*** TEXT BLOCK Section Begins ***

The signs and symptoms of malaria are non-specific. Malaria is suspected clinically primarily on the basis of fever or a history of fever. There is no combination of signs or symptoms that reliably distinguishes malaria from other causes of fever; diagnosis based only on clinical features has very low specificity and results in overtreatment. Other possible causes of fever and whether alternative or additional treatment is required must always be carefully considered. The focus of malaria diagnosis should be to identify patients who truly have malaria, to guide the rational use of antimalarial medicines.
In malaria-endemic areas, malaria should be suspected in any patient presenting with a history of fever or temperature ≥ 37.5 °C and no other obvious cause. In areas in which malaria transmission is stable (or during the high-transmission period of seasonal malaria), malaria should also be suspected in children with palmar pallor or a haemoglobin concentration of < 8 g/dL. High-transmission settings include many parts of sub-Saharan Africa and some parts of Oceania.
In settings where the incidence of malaria is very low, parasitological diagnosis of all cases of fever may result in considerable expenditure to detect only a few patients with malaria. In these settings, health workers should be trained to identify patients who may have been exposed to malaria (e.g. recent travel to a malaria-endemic area without protective measures) and have fever or a history of fever with no other obvious cause, before they conduct a parasitological test.
In all settings, suspected malaria should be confirmed with a parasitological test. The results of parasitological diagnosis should be available within a short time (< 2 h) of the patient presenting. In settings where parasitological diagnosis is not possible, a decision to provide antimalarial treatment must be based on the probability that the illness is malaria.
In children < 5 years, the practical algorithms for the management of the sick child provided by the WHO–United Nations Children’s Fund (UNICEF) strategy for Integrated Management of Childhood Illness should be used to ensure full assessment and appropriate case management at first-level health facilities and at the community level.
Parasitological diagnosis of Malaria
The benefit of parasitological diagnosis relies entirely on an appropriate management response of health care providers. The two methods used routinely for parasitological diagnosis of malaria are light microscopy and immunochromatographic RDTs. The latter detects parasite-specific antigens or enzymes that are either genus or species-specific.

*** TEXT BLOCK Section Ends ***
*** INFORMATION PROVIDED Section Begins ***

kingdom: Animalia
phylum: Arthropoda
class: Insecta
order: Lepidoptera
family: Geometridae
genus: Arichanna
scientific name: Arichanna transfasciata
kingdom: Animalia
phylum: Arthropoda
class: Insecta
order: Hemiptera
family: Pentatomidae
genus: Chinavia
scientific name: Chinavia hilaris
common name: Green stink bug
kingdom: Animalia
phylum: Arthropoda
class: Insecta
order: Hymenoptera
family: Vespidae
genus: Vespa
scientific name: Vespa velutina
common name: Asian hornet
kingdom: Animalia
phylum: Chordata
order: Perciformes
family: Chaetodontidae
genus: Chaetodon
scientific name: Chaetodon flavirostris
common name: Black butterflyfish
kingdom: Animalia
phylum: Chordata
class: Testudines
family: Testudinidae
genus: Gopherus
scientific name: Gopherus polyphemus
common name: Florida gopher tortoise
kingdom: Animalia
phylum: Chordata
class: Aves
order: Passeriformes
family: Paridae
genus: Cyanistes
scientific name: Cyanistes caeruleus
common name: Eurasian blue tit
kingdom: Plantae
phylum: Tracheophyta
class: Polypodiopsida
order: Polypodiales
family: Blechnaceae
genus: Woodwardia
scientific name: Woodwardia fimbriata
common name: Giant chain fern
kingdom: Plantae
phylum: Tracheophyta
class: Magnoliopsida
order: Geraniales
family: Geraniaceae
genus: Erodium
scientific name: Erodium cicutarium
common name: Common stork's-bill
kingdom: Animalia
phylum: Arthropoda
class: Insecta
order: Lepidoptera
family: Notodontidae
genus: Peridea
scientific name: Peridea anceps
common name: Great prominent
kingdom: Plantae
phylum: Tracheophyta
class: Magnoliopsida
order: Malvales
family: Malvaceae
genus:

*** INFORMATION PROVIDED Section Ends ***

**PROBLEMS TO WORK ON:**
[A] Answer these questions from the text on malaria diagnosis:
(i) In malaria-endemic areas, what temperature should lead to suspicion of malaria when there is no other obvious cause?
(ii) Within what time of the patient presenting should the results of parasitological diagnosis be available?
(iii) What are the two methods used routinely for parasitological diagnosis of malaria?
[B] Continue the text on malaria diagnosis with the sentences that would come next.
The data have no connection to the text on malaria diagnosis.

**ANSWERS TO THE PROBLEMS:**
[A]
(i) A temperature of ≥ 37.5 °C.
(ii) Within a short time, less than 2 hours.
(iii) Light microscopy and immunochromatographic RDTs.

[B]
Both microscopy and RDTs must be supported by a quality assurance programme. Antimalarial treatment should be limited to cases with positive tests, and patients with negative results should be reassessed for other common causes of fever and treated appropriately.
In nearly all cases of symptomatic malaria, examination of thick and thin blood films by a competent microscopist will reveal malaria parasites. Malaria RDTs should be used if quality-assured malaria microscopy is not readily available. RDTs for detecting PfHRP2 can be useful for patients who have received incomplete antimalarial treatment, in whom blood films can be negative. This is particularly likely if the patient received a recent dose of an artemisinin derivative. If the initial blood film examination is negative in patients with manifestations compatible with severe malaria, a series of blood films should be examined at 6–12 h intervals, or an RDT (preferably one detecting PfHRP2) should be performed. If both the slide examination and the RDT results are negative, malaria is extremely unlikely, and other causes of the illness should be sought and treated.
This document does not include recommendations for use of specific RDTs or for interpreting test results. For guidance, see the WHO manual Universal access to malaria diagnostic testing
Diagnosis of malaria
In patients with suspected severe malaria and in other high-risk groups, such as patients living with HIV/AIDS, absence or delay of parasitological diagnosis should not delay an immediate start of antimalarial treatment.
At present, molecular diagnostic tools based on nucleic-acid amplification techniques (e.g. loop-mediated isothermal amplification or PCR) do not have a role in the clinical management of malaria.
Where P. vivax malaria is common and microscopy is not available, it is recommended that a combination RDT be used that allows detection of P. vivax (pLDH antigen from P. vivax) or pan-malarial antigens (Pan-pLDH or aldolase).
Microscopy not only provides a highly sensitive, specific diagnosis of malaria when performed well but also allows quantification of malaria parasites and identification of the infecting species. Light microscopy involves relatively high costs for training and supervision, and the accuracy of diagnosis is strongly dependent on the competence of the microscopist. Microscopy technicians may also contribute to the diagnosis of non-malarial diseases.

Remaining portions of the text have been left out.